ALBANY, N.Y., Sept. 15 /PRNewswire-USNewswire/ -- Excessive billings by medical mills, fraudulent companies that provide few if any real health care services to the public, are a key factor in driving New York State's no-fault automobile insurance fraud crisis. New data shows the problem with medical mills' excessive treatment is growing, according to the New York Alliance Against Insurance Fraud (NYAAIF).
Think about this next time you write a check for auto insurance or deliver a policy to a client. A large chunk of the premium goes to cover the cost of criminal activity. Unfortunately, this is an old story here in the Empire State. Organized crime is making a bundle off fraud in the no-fault system.

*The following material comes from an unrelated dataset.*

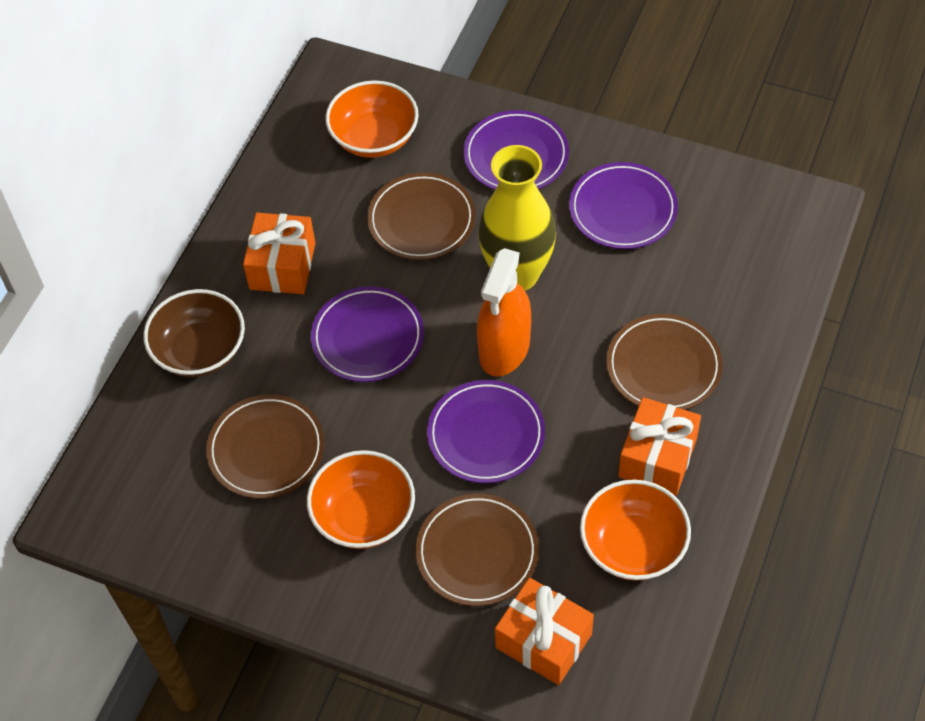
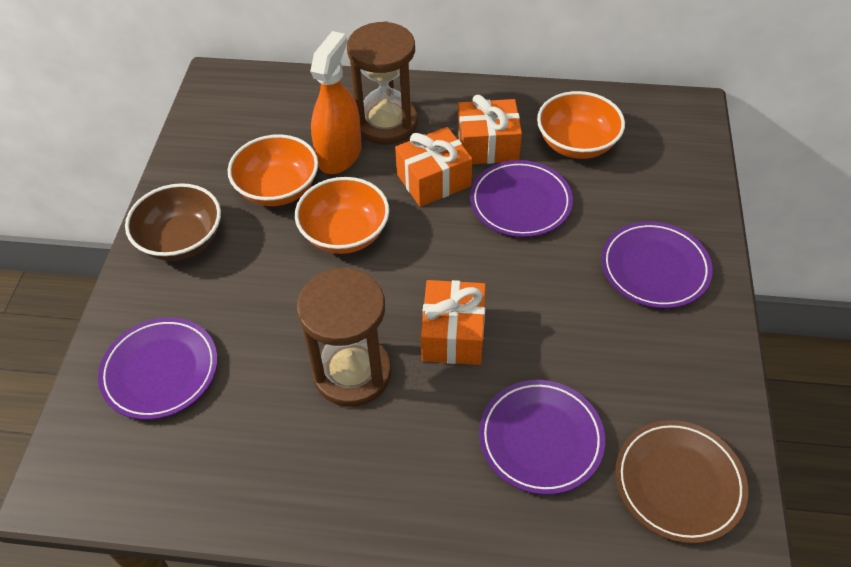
brown hourglass: none = 0 -> [297,268,391,407] [347,21,418,144] = 2
brown plate: [206,395,324,499] [367,173,475,260] [416,493,539,606] [606,314,723,410] = 4 -> [615,420,748,544] = 1
yellow vase: [478,145,556,291] = 1 -> none = 0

Someone recruits someone to stage an accident, and that someone goes to someone else for "medical treatment", and that someone reports 10 tests on the bill to the auto insurer when maybe he actually only did one. And every participant in this dance gets a little piece of the action, and heck, they're only screwing insurance companies, so who cares, right?
Well, they're not only screwing insurance companies because most insurance companies are not non-profit organizations. They want to recover their costs and then some. Their stockholders have kind of come to expect it (mutuals are another story, but they have revenue pressure as well.) So, if no-fault fraud is raising their costs, and they can invest the premium money and make a whopping 0.5 percent interest, they have little choice but to get revenue from their customers. So we all pay for the ruthless, immoral actions of common thugs.
IIABNY, along with its partners in the New York First reform coalition, has been lobbying the New York State Legislature for years to enact serious no-fault reform. If acting as a "runner" (the person who recruits the participants) was a felony, and if companies had more time to investigate potential fraud, and if arbitration of disputed claims was mandatory, and if there were written medical protocols for treatment of no-fault injuries, the numbers the NYAAIF described in this release might shrink. And that would be good for everyone who uses a car in New York.
Until that happens, we can continue cheerfully handing over our money to the medical mills and the crooks who are backing them.
UPDATE Sept. 27, 2010: Say what you will about Geico (yes, their ads are so ubiquitous that I sometimes feel like the sound of one more will inspire me to stick sharp objects in my eyes and ears,) but they are putting their money behind the fight against no-fault fraud. Good for the gekko! I hope their lawsuits are successful.